> **Work instructions**
Lay out the lines below from the one containing "genus: Tringa" to the one containing "scientific name: Verbesina alternifolia" as a Markdown table with the columns "Row" and "Line", numbering each row and omitting blank lines.
:: Listing ::
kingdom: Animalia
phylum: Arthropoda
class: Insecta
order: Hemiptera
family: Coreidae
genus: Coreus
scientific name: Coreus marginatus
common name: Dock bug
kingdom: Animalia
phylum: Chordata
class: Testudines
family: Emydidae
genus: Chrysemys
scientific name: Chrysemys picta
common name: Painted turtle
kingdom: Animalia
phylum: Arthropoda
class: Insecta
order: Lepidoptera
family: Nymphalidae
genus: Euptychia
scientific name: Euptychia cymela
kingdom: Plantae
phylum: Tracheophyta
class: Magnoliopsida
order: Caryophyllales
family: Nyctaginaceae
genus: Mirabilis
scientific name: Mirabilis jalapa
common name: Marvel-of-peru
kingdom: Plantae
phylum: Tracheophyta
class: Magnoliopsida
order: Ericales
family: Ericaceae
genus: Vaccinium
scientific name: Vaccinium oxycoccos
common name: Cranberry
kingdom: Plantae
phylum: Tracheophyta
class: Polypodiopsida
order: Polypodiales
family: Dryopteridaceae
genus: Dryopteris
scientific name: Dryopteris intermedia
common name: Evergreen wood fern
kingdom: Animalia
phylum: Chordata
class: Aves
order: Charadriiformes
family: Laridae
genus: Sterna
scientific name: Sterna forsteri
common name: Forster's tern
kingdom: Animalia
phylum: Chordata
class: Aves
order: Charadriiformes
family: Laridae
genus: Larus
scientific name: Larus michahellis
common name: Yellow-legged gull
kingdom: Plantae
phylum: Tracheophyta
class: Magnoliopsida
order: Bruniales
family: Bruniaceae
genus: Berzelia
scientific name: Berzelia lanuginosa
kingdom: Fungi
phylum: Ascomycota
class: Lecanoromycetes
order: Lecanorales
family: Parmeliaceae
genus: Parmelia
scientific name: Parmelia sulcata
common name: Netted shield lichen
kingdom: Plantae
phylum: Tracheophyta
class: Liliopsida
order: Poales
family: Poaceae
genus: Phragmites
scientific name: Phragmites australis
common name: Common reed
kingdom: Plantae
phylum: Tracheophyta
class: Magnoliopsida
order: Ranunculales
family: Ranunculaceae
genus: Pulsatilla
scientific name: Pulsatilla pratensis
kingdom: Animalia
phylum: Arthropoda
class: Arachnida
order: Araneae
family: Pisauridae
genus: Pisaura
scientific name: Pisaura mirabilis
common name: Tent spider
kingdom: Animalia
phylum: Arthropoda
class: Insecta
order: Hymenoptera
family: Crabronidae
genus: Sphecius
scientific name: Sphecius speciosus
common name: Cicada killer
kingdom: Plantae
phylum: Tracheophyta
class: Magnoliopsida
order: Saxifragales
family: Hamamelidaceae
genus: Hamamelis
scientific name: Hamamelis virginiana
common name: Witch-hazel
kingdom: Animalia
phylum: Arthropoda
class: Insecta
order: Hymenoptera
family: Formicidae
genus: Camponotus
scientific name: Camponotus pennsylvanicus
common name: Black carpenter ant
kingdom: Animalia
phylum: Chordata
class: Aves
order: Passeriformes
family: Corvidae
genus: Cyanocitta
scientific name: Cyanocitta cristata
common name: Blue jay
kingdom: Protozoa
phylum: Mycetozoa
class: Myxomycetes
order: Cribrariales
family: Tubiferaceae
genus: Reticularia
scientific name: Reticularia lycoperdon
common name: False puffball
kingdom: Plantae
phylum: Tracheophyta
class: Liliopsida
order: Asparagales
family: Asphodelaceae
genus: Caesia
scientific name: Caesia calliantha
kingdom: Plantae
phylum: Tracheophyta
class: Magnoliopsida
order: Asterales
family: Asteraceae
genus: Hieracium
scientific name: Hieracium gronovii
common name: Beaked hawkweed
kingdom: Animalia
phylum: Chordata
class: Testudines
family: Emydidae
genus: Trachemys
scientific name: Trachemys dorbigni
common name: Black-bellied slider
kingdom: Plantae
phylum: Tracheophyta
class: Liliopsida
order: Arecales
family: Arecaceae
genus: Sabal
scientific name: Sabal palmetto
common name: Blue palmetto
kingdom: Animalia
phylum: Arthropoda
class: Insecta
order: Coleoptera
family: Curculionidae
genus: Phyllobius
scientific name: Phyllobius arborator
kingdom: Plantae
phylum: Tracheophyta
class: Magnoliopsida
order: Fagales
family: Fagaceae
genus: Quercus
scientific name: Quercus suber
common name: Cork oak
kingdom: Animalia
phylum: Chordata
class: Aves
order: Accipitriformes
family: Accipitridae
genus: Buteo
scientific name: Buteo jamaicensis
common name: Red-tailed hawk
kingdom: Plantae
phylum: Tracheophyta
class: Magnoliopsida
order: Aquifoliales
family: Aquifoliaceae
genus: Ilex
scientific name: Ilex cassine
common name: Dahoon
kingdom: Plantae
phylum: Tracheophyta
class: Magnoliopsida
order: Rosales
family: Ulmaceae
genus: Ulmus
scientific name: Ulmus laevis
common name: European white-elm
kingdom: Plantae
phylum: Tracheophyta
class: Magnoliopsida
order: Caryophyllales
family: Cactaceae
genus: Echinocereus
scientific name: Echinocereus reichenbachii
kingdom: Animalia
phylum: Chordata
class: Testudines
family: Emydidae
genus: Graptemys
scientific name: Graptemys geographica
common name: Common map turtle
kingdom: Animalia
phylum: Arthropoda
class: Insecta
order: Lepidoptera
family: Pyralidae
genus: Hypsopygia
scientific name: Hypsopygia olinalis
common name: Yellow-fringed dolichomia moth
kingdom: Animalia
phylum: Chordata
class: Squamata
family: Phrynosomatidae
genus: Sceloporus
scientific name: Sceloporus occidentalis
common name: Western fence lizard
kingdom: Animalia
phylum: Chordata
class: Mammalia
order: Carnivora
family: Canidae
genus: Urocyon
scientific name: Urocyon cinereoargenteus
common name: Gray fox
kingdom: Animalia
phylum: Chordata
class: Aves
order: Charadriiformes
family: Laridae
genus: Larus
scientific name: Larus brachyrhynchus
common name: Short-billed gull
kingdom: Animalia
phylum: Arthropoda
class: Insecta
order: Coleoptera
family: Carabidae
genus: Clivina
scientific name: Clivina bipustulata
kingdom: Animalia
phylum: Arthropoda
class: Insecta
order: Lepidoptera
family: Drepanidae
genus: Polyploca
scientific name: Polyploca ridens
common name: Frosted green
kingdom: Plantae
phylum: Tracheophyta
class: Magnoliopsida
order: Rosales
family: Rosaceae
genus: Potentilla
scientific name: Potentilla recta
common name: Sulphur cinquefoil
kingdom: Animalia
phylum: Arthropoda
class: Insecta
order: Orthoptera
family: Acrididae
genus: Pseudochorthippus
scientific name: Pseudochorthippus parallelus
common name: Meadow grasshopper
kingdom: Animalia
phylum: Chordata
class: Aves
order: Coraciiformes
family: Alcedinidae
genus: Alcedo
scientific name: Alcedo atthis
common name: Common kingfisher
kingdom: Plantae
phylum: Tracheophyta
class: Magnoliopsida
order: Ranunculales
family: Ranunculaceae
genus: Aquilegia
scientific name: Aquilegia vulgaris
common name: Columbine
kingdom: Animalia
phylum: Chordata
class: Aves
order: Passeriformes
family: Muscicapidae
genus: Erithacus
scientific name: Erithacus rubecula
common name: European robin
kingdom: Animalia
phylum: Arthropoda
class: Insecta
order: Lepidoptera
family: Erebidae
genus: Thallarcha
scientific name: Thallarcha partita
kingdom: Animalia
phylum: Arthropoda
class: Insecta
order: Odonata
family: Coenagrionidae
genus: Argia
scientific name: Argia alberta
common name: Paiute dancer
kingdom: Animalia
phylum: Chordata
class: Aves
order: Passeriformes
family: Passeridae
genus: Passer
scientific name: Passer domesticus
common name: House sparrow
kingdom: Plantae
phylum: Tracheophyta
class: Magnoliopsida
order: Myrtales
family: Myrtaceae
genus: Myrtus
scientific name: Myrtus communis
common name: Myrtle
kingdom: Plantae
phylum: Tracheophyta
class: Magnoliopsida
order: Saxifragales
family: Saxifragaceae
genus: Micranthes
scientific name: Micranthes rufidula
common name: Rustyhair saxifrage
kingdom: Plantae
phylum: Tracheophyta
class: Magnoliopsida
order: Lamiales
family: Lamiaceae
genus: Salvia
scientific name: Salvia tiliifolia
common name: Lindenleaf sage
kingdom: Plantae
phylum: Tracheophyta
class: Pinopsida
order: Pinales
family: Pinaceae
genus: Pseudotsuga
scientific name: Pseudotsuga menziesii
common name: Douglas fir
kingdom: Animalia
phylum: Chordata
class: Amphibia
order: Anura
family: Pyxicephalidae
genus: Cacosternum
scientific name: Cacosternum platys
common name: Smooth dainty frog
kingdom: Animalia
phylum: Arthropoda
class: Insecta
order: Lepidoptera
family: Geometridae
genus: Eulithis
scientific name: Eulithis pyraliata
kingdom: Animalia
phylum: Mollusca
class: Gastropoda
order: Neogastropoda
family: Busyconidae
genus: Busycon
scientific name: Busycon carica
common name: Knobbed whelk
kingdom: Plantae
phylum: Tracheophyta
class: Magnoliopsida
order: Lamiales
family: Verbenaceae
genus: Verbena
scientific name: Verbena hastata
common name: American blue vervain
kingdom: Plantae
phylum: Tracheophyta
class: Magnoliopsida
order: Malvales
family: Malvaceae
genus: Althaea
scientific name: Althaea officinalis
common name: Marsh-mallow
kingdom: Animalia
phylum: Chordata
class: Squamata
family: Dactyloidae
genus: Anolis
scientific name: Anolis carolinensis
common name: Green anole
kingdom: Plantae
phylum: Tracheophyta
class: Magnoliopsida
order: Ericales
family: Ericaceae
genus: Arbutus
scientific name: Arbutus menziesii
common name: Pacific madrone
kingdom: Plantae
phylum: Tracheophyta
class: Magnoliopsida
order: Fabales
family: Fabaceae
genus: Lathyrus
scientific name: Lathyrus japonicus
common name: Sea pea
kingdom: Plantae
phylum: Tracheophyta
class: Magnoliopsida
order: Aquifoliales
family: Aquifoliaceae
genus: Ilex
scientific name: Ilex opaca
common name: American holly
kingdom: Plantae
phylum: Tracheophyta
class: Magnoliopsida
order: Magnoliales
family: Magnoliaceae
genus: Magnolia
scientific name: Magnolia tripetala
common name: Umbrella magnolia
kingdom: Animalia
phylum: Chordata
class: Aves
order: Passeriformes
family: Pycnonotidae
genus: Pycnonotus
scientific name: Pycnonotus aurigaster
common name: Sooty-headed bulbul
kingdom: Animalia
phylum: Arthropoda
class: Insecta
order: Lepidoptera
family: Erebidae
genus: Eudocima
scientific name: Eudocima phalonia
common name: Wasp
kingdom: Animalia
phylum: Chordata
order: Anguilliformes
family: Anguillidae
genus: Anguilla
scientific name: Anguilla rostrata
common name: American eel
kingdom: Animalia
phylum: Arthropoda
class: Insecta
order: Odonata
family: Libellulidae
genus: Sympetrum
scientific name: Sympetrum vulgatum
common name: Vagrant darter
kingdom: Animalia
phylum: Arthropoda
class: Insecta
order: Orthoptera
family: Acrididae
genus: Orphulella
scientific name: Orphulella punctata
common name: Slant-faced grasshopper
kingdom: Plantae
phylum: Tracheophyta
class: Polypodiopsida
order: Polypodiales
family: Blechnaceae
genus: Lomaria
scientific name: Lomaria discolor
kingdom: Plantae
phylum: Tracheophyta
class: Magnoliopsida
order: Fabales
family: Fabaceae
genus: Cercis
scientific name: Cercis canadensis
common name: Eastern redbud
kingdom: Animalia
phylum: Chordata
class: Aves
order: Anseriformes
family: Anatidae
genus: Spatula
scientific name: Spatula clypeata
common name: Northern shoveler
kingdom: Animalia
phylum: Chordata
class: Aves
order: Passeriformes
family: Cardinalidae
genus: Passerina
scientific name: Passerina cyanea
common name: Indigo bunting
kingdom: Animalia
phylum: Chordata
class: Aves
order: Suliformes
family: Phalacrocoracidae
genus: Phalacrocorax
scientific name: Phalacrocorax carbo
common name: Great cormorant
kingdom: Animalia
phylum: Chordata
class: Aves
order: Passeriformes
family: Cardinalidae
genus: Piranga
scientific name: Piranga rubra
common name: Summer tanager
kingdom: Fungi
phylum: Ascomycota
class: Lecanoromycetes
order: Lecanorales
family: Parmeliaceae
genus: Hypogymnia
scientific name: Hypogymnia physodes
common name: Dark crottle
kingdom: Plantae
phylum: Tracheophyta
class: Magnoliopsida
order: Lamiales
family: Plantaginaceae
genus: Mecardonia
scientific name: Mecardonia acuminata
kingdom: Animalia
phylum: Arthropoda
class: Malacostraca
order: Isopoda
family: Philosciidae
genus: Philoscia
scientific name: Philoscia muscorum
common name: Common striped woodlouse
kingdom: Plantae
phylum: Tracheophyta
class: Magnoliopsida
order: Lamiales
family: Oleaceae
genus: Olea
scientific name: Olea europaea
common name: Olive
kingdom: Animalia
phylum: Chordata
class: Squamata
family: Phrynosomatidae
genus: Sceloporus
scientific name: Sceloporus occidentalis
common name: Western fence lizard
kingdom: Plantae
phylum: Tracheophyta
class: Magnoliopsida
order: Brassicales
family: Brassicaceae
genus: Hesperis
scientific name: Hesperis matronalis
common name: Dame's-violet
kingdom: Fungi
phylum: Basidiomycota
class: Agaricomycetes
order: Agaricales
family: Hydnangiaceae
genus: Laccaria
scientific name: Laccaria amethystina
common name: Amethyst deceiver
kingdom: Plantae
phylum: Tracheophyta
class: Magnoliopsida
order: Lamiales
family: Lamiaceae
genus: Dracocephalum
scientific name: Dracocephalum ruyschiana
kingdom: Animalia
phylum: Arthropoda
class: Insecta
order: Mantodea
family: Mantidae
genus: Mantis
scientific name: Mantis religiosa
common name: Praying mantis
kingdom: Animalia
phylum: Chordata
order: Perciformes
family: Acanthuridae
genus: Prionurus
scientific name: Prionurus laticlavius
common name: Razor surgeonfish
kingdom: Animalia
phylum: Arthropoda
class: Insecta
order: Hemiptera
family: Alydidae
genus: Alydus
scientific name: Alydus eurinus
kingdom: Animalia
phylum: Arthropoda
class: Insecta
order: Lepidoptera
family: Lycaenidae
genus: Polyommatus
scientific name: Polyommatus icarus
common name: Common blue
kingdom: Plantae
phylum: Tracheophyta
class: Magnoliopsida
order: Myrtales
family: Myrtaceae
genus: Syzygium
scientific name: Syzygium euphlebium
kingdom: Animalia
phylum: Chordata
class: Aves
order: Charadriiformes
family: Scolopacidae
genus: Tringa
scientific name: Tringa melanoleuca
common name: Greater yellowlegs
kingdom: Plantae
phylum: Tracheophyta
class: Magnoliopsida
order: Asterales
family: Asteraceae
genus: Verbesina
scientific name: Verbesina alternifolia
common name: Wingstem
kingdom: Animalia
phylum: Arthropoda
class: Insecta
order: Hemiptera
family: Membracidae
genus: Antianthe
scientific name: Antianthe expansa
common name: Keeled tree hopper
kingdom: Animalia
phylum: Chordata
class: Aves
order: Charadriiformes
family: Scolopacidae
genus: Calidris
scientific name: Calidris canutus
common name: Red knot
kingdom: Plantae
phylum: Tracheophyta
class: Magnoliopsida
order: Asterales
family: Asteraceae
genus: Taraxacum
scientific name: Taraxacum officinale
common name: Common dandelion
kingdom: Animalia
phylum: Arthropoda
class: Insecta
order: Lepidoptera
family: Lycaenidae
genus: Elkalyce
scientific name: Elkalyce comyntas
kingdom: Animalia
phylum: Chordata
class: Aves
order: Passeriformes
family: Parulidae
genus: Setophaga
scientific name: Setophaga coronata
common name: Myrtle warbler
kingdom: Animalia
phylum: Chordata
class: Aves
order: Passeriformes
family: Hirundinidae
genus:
:::
> **Result**
| Row | Line |
|---|---|
| 1 | genus: Tringa |
| 2 | scientific name: Tringa melanoleuca |
| 3 | common name: Greater yellowlegs |
| 4 | kingdom: Plantae |
| 5 | phylum: Tracheophyta |
| 6 | class: Magnoliopsida |
| 7 | order: Asterales |
| 8 | family: Asteraceae |
| 9 | genus: Verbesina |
| 10 | scientific name: Verbesina alternifolia |